### PROBLEM:
Check every line of the data below for the word "lines". Copy the ones that have it.
--- THE DATA ---
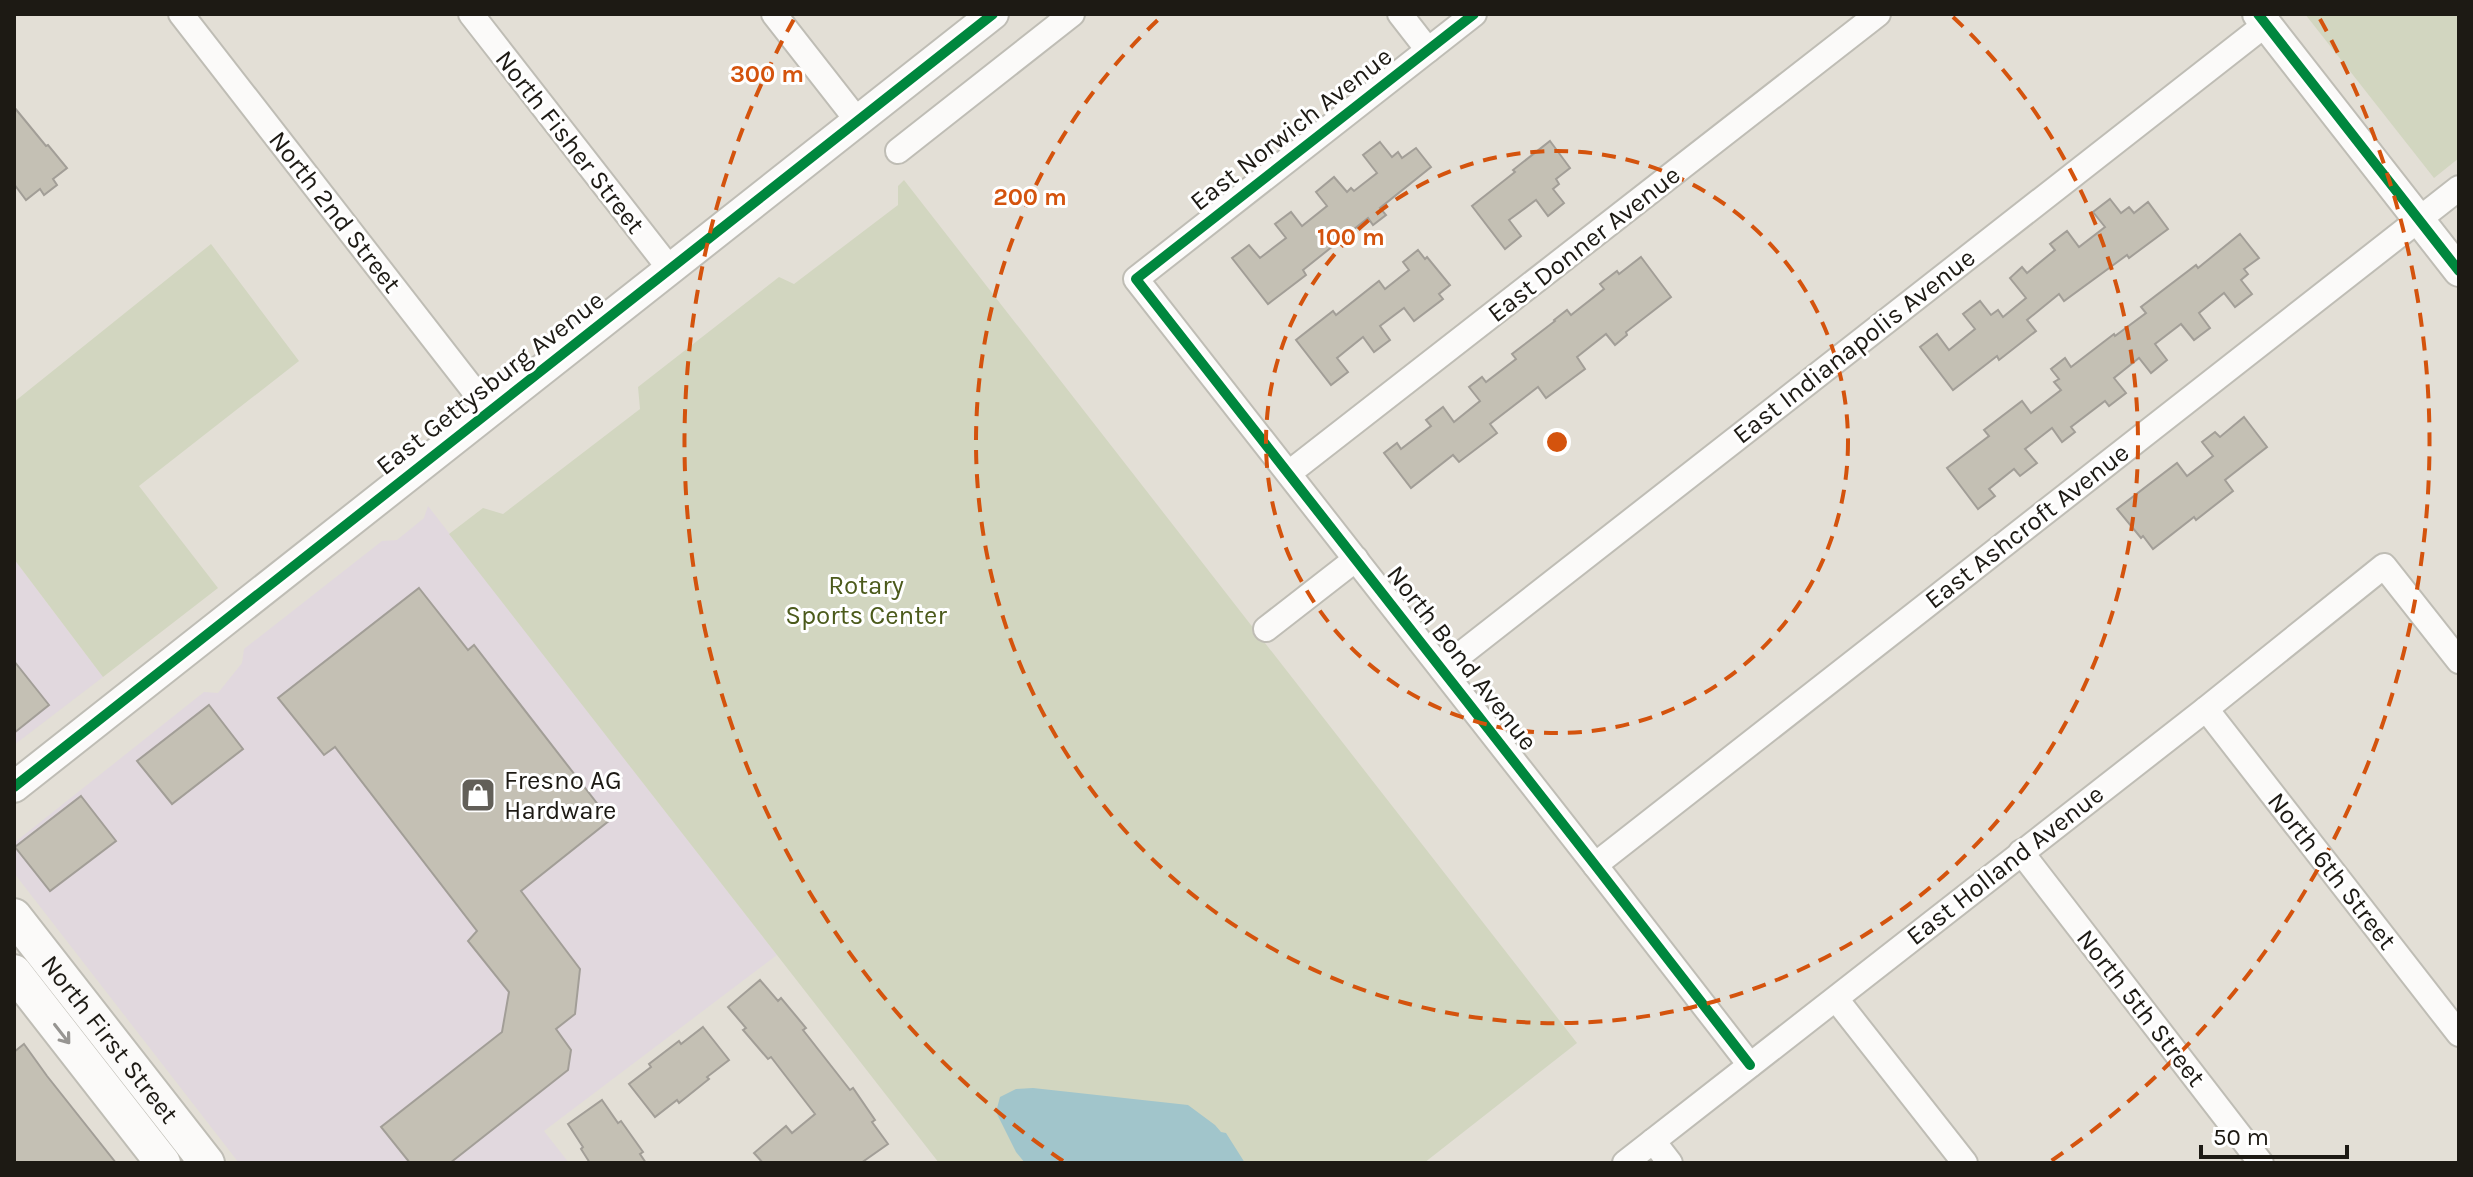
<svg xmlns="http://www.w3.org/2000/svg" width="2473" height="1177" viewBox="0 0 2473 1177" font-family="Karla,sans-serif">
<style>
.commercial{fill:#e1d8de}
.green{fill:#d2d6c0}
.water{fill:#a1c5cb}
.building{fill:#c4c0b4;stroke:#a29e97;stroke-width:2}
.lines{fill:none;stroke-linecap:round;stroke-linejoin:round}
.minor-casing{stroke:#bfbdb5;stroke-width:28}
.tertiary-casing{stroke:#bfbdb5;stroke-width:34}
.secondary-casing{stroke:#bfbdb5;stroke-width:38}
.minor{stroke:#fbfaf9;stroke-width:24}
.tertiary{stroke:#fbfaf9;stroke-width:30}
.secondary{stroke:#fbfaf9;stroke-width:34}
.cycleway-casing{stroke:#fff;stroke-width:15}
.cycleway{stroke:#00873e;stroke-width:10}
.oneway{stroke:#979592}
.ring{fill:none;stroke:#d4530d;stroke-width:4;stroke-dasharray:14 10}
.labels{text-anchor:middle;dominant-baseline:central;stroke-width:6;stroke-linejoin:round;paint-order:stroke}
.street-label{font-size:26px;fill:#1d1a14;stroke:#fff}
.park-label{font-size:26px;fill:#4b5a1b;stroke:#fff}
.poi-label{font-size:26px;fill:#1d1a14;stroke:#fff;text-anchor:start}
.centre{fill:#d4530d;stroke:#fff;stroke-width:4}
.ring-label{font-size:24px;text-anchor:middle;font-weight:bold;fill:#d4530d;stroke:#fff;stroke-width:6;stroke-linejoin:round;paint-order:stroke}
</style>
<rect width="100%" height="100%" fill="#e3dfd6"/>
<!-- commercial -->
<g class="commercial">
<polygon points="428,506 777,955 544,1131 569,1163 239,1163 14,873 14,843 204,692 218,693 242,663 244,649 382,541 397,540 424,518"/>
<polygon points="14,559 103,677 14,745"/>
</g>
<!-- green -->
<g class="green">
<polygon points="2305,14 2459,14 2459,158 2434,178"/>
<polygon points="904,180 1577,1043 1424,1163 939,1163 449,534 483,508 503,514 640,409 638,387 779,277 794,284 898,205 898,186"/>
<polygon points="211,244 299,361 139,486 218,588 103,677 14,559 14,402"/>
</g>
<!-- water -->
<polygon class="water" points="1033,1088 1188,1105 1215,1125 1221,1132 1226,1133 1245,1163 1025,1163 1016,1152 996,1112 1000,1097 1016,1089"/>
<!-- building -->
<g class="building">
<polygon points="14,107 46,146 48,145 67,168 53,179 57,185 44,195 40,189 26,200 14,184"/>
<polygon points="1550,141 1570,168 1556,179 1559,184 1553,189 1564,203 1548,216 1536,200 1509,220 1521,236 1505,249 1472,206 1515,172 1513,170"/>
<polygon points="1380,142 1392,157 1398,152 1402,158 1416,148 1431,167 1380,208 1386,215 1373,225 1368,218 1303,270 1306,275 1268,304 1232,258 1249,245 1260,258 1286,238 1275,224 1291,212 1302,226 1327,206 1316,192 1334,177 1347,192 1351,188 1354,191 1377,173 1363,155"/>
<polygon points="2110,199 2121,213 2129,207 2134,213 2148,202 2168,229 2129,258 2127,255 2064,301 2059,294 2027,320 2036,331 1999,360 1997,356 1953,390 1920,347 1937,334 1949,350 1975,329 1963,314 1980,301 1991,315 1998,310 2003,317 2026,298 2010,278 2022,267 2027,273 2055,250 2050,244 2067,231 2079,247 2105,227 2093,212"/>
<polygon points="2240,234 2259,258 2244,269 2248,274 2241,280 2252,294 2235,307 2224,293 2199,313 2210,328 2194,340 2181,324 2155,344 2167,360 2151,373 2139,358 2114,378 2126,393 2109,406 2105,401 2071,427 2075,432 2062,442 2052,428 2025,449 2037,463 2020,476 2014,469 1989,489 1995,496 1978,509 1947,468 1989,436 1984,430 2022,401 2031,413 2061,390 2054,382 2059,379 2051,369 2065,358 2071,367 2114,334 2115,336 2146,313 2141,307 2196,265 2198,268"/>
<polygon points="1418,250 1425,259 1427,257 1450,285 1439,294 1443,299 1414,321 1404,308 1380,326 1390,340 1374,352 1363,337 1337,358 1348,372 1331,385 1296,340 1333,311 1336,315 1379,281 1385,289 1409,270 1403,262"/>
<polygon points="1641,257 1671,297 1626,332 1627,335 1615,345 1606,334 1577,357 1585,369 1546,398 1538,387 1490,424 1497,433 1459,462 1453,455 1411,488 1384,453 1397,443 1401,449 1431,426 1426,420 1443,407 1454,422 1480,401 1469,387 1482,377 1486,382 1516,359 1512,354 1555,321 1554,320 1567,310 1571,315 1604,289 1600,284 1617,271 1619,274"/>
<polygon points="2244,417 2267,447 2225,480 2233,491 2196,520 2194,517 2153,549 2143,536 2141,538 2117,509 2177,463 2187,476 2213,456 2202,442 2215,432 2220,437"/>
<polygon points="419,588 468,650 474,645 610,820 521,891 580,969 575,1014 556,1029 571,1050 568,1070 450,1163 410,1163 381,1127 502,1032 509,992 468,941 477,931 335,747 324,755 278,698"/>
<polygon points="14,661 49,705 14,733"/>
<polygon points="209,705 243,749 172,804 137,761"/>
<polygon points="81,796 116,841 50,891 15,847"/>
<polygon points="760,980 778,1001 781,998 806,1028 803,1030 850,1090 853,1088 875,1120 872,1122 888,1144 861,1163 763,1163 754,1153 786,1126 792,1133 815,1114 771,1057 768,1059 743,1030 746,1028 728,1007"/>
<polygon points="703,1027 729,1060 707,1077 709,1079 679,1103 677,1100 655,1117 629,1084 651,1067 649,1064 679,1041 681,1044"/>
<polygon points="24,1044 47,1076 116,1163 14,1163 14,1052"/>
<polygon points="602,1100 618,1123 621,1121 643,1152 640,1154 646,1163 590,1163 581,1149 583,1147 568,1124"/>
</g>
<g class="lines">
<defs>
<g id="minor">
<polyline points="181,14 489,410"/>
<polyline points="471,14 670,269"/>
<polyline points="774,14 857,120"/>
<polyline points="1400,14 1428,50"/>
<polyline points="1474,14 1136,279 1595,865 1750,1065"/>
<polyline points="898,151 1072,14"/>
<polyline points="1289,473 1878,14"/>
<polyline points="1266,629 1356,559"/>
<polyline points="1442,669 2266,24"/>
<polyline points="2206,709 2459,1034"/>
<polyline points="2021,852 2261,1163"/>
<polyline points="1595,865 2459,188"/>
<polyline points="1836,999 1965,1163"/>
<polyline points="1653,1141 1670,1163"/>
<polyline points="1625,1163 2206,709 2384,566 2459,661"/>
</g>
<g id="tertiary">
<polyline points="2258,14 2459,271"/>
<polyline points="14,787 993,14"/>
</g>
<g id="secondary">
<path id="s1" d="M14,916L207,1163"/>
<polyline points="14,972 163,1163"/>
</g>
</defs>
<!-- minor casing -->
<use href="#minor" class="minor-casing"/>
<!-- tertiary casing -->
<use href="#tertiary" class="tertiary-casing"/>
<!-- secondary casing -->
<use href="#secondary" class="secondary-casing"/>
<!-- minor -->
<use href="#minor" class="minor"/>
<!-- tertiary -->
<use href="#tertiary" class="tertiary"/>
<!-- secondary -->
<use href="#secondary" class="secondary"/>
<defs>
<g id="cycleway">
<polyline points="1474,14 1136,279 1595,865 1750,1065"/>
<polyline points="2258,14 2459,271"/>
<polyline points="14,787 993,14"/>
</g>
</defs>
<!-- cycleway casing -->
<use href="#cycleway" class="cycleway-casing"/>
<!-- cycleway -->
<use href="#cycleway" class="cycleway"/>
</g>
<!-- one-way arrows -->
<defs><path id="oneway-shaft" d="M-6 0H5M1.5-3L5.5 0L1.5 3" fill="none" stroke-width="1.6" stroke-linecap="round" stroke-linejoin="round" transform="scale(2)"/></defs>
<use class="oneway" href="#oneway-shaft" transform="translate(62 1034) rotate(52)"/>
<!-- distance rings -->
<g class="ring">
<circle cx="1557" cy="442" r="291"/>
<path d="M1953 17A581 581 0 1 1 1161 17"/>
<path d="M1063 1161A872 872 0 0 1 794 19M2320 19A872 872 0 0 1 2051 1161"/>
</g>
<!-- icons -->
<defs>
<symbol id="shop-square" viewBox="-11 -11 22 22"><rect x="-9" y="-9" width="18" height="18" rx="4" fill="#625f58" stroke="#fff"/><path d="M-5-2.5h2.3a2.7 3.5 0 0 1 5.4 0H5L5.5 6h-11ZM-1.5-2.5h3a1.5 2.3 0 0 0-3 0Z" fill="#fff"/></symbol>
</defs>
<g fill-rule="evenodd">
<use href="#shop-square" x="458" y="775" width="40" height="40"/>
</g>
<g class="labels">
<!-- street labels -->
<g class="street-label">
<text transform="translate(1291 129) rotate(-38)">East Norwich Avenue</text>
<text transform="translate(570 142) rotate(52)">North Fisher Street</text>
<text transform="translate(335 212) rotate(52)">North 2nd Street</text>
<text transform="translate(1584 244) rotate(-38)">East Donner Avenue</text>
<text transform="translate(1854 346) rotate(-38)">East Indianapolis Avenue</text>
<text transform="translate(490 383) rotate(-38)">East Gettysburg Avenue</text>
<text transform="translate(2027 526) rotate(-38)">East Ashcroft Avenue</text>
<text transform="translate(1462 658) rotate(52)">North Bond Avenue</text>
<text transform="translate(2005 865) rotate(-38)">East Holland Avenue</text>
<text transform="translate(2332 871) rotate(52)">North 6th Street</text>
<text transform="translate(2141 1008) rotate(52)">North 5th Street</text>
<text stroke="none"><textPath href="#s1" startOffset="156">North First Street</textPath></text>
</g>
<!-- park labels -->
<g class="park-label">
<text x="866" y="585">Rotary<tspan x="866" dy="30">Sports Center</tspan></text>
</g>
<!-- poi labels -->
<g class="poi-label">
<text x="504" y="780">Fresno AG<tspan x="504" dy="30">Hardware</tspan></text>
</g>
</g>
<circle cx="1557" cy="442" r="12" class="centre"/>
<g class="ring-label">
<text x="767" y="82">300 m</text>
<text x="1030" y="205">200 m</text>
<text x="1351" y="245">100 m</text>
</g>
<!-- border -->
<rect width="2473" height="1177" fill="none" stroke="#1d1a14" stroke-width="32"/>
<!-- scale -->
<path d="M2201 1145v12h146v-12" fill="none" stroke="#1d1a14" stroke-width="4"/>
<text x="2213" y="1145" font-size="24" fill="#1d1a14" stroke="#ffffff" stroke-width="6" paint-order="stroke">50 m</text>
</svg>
---
### RESULT OF THE TASK:
.lines{fill:none;stroke-linecap:round;stroke-linejoin:round}
<g class="lines">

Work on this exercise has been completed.